Attendez, ce n’est pas tout, une voiture cueille les gosses pour les conduire au lycée, le matin de porte en porte, et les rendre le soir à leurs respectives familles, c’est encore du transport en commun, les omnibus interviennent et mettent le holà !

Un monsieur meurt et sa famille veut le faire transporter en dehors des fortifications dans une longue voiture ad hoc, la compagnie universelle, générale et géniale des omnibus intervient encore, car il y a dans le coupé, par-devant, un prêtre, un enfant de chœur et la veuve du défunt : c’est du transport en commun au premier chef cela, mossieu, vive le monopole, que le macchabée voyage seul ou sinon, moi, compagnie des omnibus, je m’y oppose.

N’allez pas répliquer par les convenances, le respect dû aux morts, la famille, la religion, la liberté de chacun… et le monopoles des transports en commun, qu’en faites-vous ? Si vous l’oubliez, la compagnie est là pour vous le rappeler brutalement !

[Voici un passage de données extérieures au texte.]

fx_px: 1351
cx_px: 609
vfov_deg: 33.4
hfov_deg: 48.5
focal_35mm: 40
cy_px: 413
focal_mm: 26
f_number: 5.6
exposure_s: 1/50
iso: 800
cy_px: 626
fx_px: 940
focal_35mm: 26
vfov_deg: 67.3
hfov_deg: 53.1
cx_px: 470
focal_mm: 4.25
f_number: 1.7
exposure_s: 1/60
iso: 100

C’est beau la forme, le capital, la puissance de l’argent, de la routine et du monopole, mais enfin il ne faudrait cependant pas pousser cette démonstration par l’absurde, entreprise par la compagnie elle-même depuis quelque temps, par trop loin, car le Conseil municipal de Paris, aussi débonnaire qu’il soit, aussi bien que la population, pourrait peut-être finir par se réveiller et par envoyer promener les omnibus et leur fameux monopole d’un revers de main.

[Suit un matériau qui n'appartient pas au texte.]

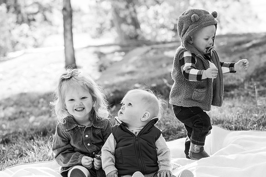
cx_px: 133
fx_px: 798
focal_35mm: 108
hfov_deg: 18.9
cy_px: 88
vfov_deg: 12.7
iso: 1600
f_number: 6.3
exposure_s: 1/320
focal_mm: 108
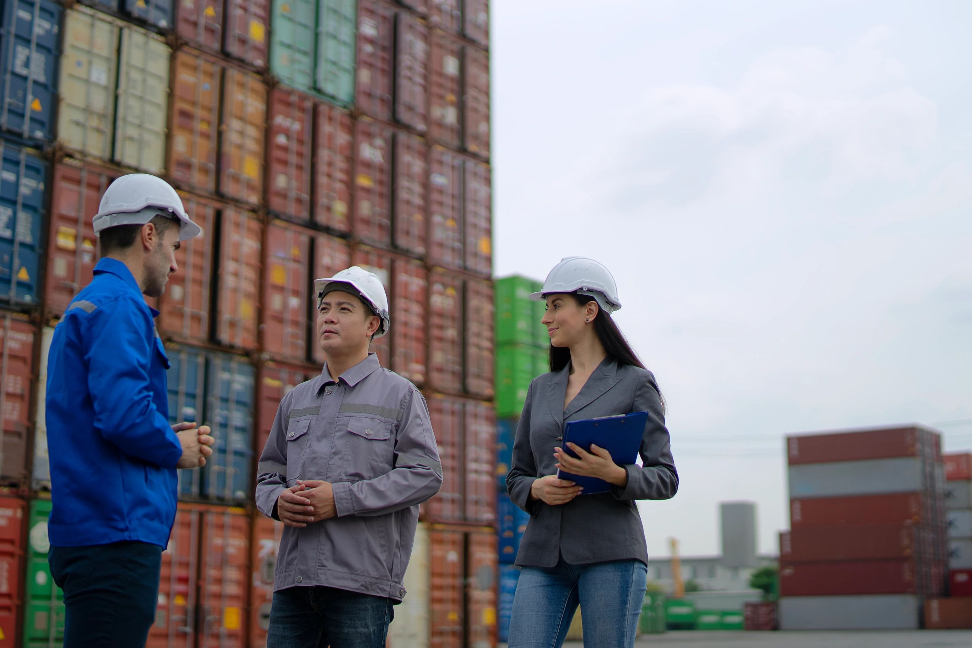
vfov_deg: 27.0
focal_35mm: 50
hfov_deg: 39.6
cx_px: 486
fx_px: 1350
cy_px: 324
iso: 100
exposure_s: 1/5000
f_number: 1.4
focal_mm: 50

Aussi bien les commerçants, les petits boutiquiers de tous les quartiers excentriques de Paris, affolés par les menaces de la compagnie, rédigent-ils en ce moment des pétitions où les signatures s’alignent par milliers ; au nom du bon sens et de la justice, espérons que le Conseil municipal les écoulera d’une oreille favorable[1].

J’allais clore ces courtes notes, écœuré de tant de bêtise jointe à tant d’arrogance de la part de la compagnie générale des omnibus, lorsque l’on me dit à l’instant que ladite compagnie va demander la suppression du chemin de fer de ceinture ; concurrence déloyale à son monopole, transport en commun, etc., etc., je vous fait grâce du reste, vous connaissez la litanie.

Ça me fait rire, mais je cours voir si c’est vrai et je termine en disant : pour une compagnie qui a un fier toupet, on peut dire que celle des omnibus a un fier toupet !


  1. Ceci était écrit en juin 1891, depuis la compagnie a commis mille antres abus et aujourd’hui il est question de supprimer toutes les lignes en dehors des anciennes barrières, c’est elle qui le dit ; les quartiers excentriques ont la ceinture et n’ont pas besoin de têtes de ligne. La Compagnie des Omnibus est bien le monopole qui s’est rendu le plus odieux aux Parisiens par ses allures cavalières, tranchantes et grossières.